Mehr Wettbewerb wünscht sich der Düsseldorfer Ökonom auch unter Apothekern. Schon moderate Schritte könnten Kassenversicherten viel Geld sparen: Haucap schlägt vor, dass in Apotheken statt festen Zuzahlungen künftig eine Beratungsgebühr von maximal 10 Euro anfällt, die die Apotheker selbst festlegen. Die Krankenkassen könnten um bis zu 450 Millionen Euro pro Jahr entlastet werden - auf Kosten der Apotheker, deren Umsätze seit Jahren ungeachtet jeder Reform munter wachsen.

Auch Staatsmonopolisten zahlen Billiglöhne

Doch statt mehr Wettbewerb in das Festpreissystem zu bringen, zurrte die Bundesregierung es noch fester: Im vergangenen Juni beschloss der Bundestag auf Initiative des FDP-geführte Gesundheitsministeriums ein fast vollständiges Rabattverbot für Versandapotheken. Natürlich im Dienste der Kranken, versicherte die Apothekerlobby: Die würden ja womöglich die Einnahme von wichtigen Medikamenten hinauszögern, um Rabatte von ein paar Euro zu erhaschen.

Der ach so unmündige Verbraucher, den es vor den Verführungen der Wahlfreiheit zu schützen gilt: Er zählt zu den billigsten Argumenten, mit denen sich Interessengruppen gegen freie Märkte wehren. Stichhaltiger ist da schon die Befürchtung, dass verschärfter Wettbewerb und Kostendruck zu schlechten Arbeitsbedingungen führen.

Wo das zutrifft, sind aber Tarifverhandlungen, Mindestlöhne und Arbeitsschutzbestimmungen effektivere Instrumente als Schutzwälle für Kartelle und Großunternehmen. Auch Staatskonzerne sind schließlich längst kein Hort der Arbeitnehmergerechtigkeit mehr.
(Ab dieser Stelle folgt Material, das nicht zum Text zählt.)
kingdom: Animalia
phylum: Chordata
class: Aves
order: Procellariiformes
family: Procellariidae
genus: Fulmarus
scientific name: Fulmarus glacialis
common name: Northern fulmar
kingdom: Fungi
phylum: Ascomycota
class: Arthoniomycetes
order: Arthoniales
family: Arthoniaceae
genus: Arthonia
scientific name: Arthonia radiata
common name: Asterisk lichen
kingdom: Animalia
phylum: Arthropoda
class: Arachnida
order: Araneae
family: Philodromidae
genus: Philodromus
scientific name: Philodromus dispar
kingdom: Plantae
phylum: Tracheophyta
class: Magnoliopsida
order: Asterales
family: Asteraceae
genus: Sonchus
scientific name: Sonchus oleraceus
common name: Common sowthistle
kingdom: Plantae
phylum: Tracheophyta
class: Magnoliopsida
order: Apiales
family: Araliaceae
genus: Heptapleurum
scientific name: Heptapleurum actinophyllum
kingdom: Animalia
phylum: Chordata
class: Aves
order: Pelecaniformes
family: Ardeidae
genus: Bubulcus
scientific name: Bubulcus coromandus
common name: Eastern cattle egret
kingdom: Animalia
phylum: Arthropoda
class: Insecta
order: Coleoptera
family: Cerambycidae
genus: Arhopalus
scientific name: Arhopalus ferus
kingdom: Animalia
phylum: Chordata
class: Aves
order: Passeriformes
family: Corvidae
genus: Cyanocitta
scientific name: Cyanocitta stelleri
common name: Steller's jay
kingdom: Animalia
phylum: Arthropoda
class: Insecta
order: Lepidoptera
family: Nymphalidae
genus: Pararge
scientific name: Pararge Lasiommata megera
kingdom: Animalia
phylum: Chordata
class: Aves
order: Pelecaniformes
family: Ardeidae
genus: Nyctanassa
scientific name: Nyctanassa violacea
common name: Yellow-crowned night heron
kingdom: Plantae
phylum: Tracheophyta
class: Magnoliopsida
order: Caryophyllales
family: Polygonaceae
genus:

Bestes Beispiel dafür ist die Deutsche Bahn. Der Einstiegslohn bei der konzerneigenen DB-Zeitarbeit wurde seit 2011 nicht erhöht - er liegt bei 8,50 Euro pro Stunde. Verglichen damit bezahlen viele der kleinen Fernbus-Start-ups ihre Fahrer recht ordentlich: Der Busfahrer, der Nicolas nach Freiburg gefahren hat, verdient in der Stunde fast 15 Euro.